The Flour Barrel has been a Guelph fixture since 1982 and will continue under the same name but with new ownership. After 42 years, O’Farrell is no longer the owner as of 4 p.m. Tuesday. 

He’s retiring and planning to do more writing and go on canoe trips.

“There's so much to do. Life is too short,” he said. 

“Nobody knows how much time we have. And like, I've spent enough of it doing what I have loved,” said O’Farrell.

O'Farrell, like his daughter, was part of his family business. His father Edward ran a country general store in southwestern Ontario. Part of O’Farrell’s allowance was earned by sweeping the shop floors. 

They sold everything from soup to nuts, farming supplies and ammunition. “And it's similar to the Flour Barrel really in that our general store was the crossroads of the community,” said O’Farrell. 

Neighbours and farmers who lived 2 km away would be in the aisle at the store chatting, he said.

His mom got sick with breast cancer so the store closed. His dad then worked for a grocery chain but got bored. He was struck with the idea of opening the Flour Barrel after seeing a bulk food store in Toronto. He found a space in Guelph on Wyndham Street that used to be a furniture store.

O’Farrell, 22 at the time, came back to see his parents after living in Australia and New Zealand. 

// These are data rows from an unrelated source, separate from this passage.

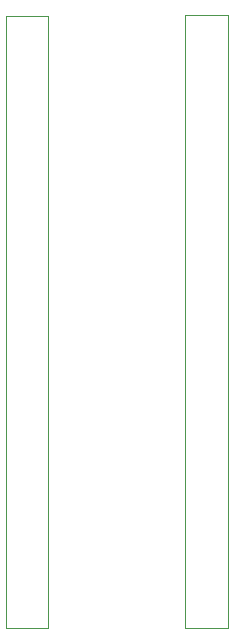
<source format=gbr>
G04 #@! TF.GenerationSoftware,KiCad,Pcbnew,no-vcs-found-91ed3e2~59~ubuntu16.04.1*
G04 #@! TF.CreationDate,2017-10-23T14:28:14-03:00*
G04 #@! TF.ProjectId,ciaa-z3r0,636961612D7A3372302E6B696361645F,rev?*
G04 #@! TF.SameCoordinates,Original*
G04 #@! TF.FileFunction,Other,User*
%FSLAX46Y46*%
G04 Gerber Fmt 4.6, Leading zero omitted, Abs format (unit mm)*
G04 Created by KiCad (PCBNEW no-vcs-found-91ed3e2~59~ubuntu16.04.1) date Mon Oct 23 14:28:14 2017*
%MOMM*%
%LPD*%
G01*
G04 APERTURE LIST*
%ADD10C,0.050000*%
G04 APERTURE END LIST*
D10*
X117738000Y-70025000D02*
X121338000Y-70025000D01*
X117738000Y-121875000D02*
X117738000Y-70025000D01*
X121338000Y-121875000D02*
X117738000Y-121875000D01*
X121338000Y-70025000D02*
X121338000Y-121875000D01*
X136540619Y-69982500D02*
X136540619Y-121832500D01*
X136540619Y-121832500D02*
X132940619Y-121832500D01*
X132940619Y-121832500D02*
X132940619Y-69982500D01*
X132940619Y-69982500D02*
X136540619Y-69982500D01*
M02*

</source>
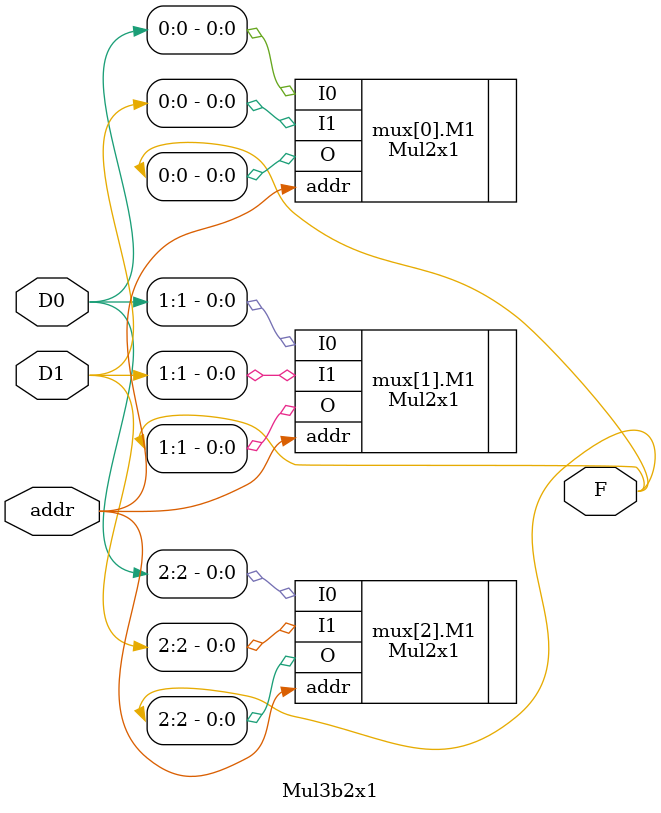
<source format=v>
`timescale 1ns / 1ps
module Mul3b2x1(
	input addr,
	input [2:0] D0,
	input [2:0] D1,
	output [2:0] F);

    genvar i;
    generate
        for (i = 0; i < 3; i = i + 1) begin: mux
            Mul2x1 M1(
                .addr(addr),
                .I0(D0[i]),
                .I1(D1[i]),
                .O(F[i])
            );
        end
    endgenerate
endmodule

</source>
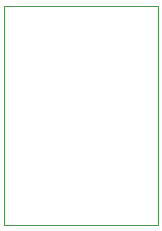
<source format=gm1>
G04 #@! TF.GenerationSoftware,KiCad,Pcbnew,7.0.8*
G04 #@! TF.CreationDate,2024-06-18T02:31:12+01:00*
G04 #@! TF.ProjectId,eMMC_V3.5.2_0603,654d4d43-5f56-4332-9e35-2e325f303630,rev?*
G04 #@! TF.SameCoordinates,Original*
G04 #@! TF.FileFunction,Profile,NP*
%FSLAX46Y46*%
G04 Gerber Fmt 4.6, Leading zero omitted, Abs format (unit mm)*
G04 Created by KiCad (PCBNEW 7.0.8) date 2024-06-18 02:31:12*
%MOMM*%
%LPD*%
G01*
G04 APERTURE LIST*
G04 #@! TA.AperFunction,Profile*
%ADD10C,0.100000*%
G04 #@! TD*
G04 APERTURE END LIST*
D10*
X101180000Y-44070000D02*
X114180000Y-44070000D01*
X114180000Y-62590000D01*
X101180000Y-62590000D01*
X101180000Y-44070000D01*
M02*

</source>
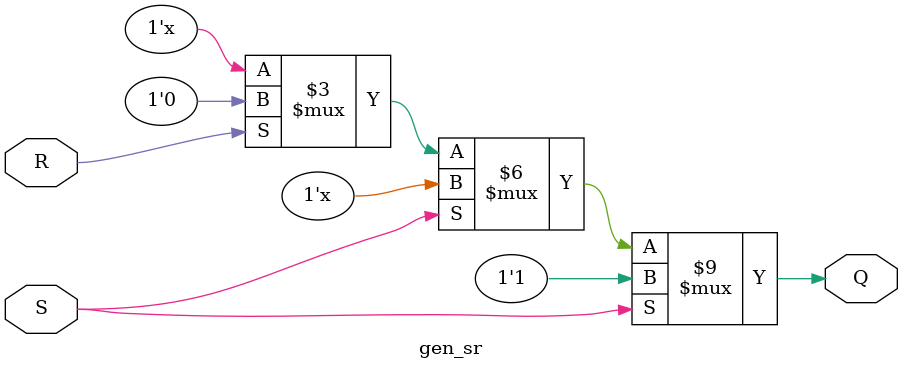
<source format=sv>
module gen_sr (
  input  wire S,      // Set
  input  wire R,      // Reset
  output reg  Q
);
  always @* begin
    if (S)
      Q = 1'b1;       // Set
    else if (R)
      Q = 1'b0;       // Reset
    // si S=R=0 mantiene el estado anterior
  end
endmodule

</source>
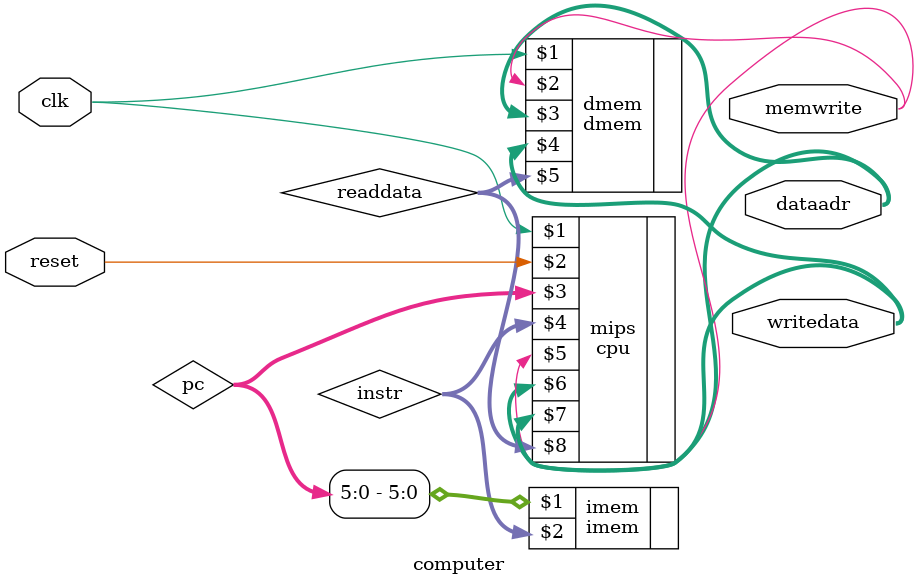
<source format=sv>
`ifndef COMPUTER
`define COMPUTER

`timescale 1ns/100ps

`include "../cpu/cpu.sv"
`include "../imem/imem.sv"
`include "../dmem/dmem.sv"

module computer
    #(parameter n = 16)(
    //
    // ---------------- PORT DEFINITIONS ----------------
    //
    input  logic           clk, reset, 
    output logic [(n-1):0] writedata, dataadr, 
    output logic           memwrite
);
    //
    // ---------------- MODULE DESIGN IMPLEMENTATION ----------------
    //
    logic [(n-1):0] pc, instr, readdata;

    // computer internal components

    // the RISC CPU
    cpu mips(clk, reset, pc, instr, memwrite, dataadr, writedata, readdata);
    // the instruction memory ("text segment") in main memory
    imem imem(pc[5:0], instr);
    // the data memory ("data segment") in main memory
    dmem dmem(clk, memwrite, dataadr, writedata, readdata);

endmodule

`endif // COMPUTER

</source>
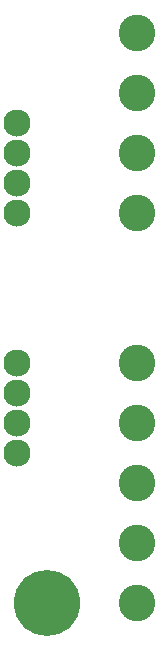
<source format=gbr>
%TF.GenerationSoftware,KiCad,Pcbnew,(5.1.6)-1*%
%TF.CreationDate,2022-03-29T12:26:59-05:00*%
%TF.ProjectId,edge_connector_small,65646765-5f63-46f6-9e6e-6563746f725f,rev?*%
%TF.SameCoordinates,Original*%
%TF.FileFunction,Soldermask,Bot*%
%TF.FilePolarity,Negative*%
%FSLAX46Y46*%
G04 Gerber Fmt 4.6, Leading zero omitted, Abs format (unit mm)*
G04 Created by KiCad (PCBNEW (5.1.6)-1) date 2022-03-29 12:26:59*
%MOMM*%
%LPD*%
G01*
G04 APERTURE LIST*
%ADD10C,3.100000*%
%ADD11C,2.300000*%
%ADD12C,5.600000*%
G04 APERTURE END LIST*
D10*
%TO.C,J5*%
X15240000Y53340000D03*
X15240000Y48260000D03*
X15240000Y43180000D03*
X15240000Y38100000D03*
%TD*%
%TO.C,J6*%
X15240000Y25400000D03*
X15240000Y20320000D03*
X15240000Y15240000D03*
X15240000Y10160000D03*
X15240000Y5080000D03*
%TD*%
D11*
%TO.C,J11*%
X5080000Y38100000D03*
X5080000Y40640000D03*
X5080000Y43180000D03*
X5080000Y45720000D03*
%TD*%
%TO.C,J12*%
X5080000Y25400000D03*
X5080000Y22860000D03*
X5080000Y20320000D03*
X5080000Y17780000D03*
%TD*%
D12*
%TO.C,J13*%
X7620000Y5080000D03*
%TD*%
M02*

</source>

“I was more interested in beaches than I was baking,” he said.

His dad said he needed some muscle to help set up the store. O’Farrell was only supposed to stay for two weeks. Then he was going to go to Ottawa to break into the tech industry.

“And after two weeks he says to me ‘so when are you leaving’ and we were swamped, and I was working with my father … it was so beautiful,” said O’Farrell.

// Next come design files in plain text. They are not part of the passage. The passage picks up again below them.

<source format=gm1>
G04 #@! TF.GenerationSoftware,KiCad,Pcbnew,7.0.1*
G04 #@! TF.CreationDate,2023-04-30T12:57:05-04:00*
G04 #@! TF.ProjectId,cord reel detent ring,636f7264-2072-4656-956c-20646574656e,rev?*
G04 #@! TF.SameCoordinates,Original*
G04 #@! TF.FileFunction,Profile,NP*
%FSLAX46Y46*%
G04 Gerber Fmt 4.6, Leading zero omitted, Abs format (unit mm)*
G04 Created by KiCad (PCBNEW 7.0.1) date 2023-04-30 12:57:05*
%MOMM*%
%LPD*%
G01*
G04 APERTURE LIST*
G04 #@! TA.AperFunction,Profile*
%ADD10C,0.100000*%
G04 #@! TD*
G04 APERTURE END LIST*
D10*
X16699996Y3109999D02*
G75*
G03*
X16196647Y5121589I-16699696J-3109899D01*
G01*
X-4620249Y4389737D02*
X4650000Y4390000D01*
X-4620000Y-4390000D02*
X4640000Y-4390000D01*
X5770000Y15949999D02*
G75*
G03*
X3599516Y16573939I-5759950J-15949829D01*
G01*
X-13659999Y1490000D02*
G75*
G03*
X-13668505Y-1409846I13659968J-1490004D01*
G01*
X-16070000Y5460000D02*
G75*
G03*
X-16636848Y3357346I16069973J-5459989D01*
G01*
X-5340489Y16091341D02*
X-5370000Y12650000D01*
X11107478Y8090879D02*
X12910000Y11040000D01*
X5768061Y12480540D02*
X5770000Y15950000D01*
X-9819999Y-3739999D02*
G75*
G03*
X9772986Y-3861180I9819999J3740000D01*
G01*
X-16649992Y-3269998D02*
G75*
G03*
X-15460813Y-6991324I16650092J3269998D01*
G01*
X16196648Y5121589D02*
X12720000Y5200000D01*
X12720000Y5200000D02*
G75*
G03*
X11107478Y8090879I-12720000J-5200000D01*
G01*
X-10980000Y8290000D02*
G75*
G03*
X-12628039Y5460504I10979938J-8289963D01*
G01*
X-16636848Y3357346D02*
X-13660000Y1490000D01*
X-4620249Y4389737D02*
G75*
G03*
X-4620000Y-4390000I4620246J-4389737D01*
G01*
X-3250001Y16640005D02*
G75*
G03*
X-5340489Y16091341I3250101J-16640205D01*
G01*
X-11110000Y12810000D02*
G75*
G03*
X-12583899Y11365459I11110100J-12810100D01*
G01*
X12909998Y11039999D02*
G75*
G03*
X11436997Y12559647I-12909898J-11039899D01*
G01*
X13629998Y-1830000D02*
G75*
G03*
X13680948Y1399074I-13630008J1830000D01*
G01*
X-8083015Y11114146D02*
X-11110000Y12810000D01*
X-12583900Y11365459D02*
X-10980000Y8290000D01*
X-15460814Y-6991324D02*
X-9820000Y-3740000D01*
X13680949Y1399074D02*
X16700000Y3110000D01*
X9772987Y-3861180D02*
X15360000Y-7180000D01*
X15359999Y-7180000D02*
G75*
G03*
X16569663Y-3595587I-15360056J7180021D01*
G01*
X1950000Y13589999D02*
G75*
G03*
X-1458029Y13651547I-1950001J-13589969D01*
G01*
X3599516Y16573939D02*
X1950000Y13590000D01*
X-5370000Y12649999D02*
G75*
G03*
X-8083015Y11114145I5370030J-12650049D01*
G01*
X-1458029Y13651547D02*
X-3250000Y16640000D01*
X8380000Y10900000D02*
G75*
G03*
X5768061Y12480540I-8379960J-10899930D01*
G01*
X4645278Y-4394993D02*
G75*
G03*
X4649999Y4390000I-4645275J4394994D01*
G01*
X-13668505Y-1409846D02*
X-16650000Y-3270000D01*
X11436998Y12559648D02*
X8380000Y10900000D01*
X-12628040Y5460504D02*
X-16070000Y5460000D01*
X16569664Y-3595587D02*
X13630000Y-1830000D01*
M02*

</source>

Those two weeks turned into 42 years.

Five months after the store opened, Edward died. About a year later O’Farrell’s mom Kathleen passed away too.

His greatest gift was spending time with his parents. He would work with his dad 14 hours a day, and some days they would drive to and from Toronto to get suppliers.

Opening the store was challenging but O’Farrell loved it. 

The store started with basic flours like all-purpose and whole wheat. It now has about 55 different kinds of flours. A baker’s dream. Plus accompanying ingredients like nuts, dried fruit, chocolate and glacé cherries.

O’Farrell doesn’t call himself a baker because great bakers come into the shop all the time. He has tried to make oatmeal raisin cookies but his sister can make them better since they smell just like the ones their mom used to make.

Heather Elliott has worked there for 35 years and is now part-owner along with a family from Rockwood. 

Elliott recalled a woman in her 90s who used to come in to get ingredients for a Christmas cake. She brought with her the receipts with the ingredients listed and the prices since she started making the cake the first year she was married.

“And she'd always say ‘well, I think this will be the last year. I can’t make it any more it's too expensive,” said Elliott.

Customers have often come back with samples of the baked goods they made after getting advice from Elliott.

The store had a campaign years ago about supporting local farmers. The Flour Barrel brought in local honey, eggs, and flour to show these ingredients aren’t far away.

When the pandemic started “we as a small store had two options, we could close or stay open. And we chose to stay open,” said Elliott.

It turned from a bulk food store to a store with packaged ingredients in an instant, she said.

“There was this explosion, explosion of people wanting to bake specialty breads, mostly sourdough,” said O’Farrell.

Elliott is looking forward to carrying on the business while O’Farrell "goes out and paddles the world.”

“I mean he should be so proud. He has a legacy for Downtown Guelph,” said Elliott.

“I feel like I won the lottery when it came to careers. I worked for myself. I was successful. I worked with great people. I've … met so many wonderful people in our community,” O'Farrell said.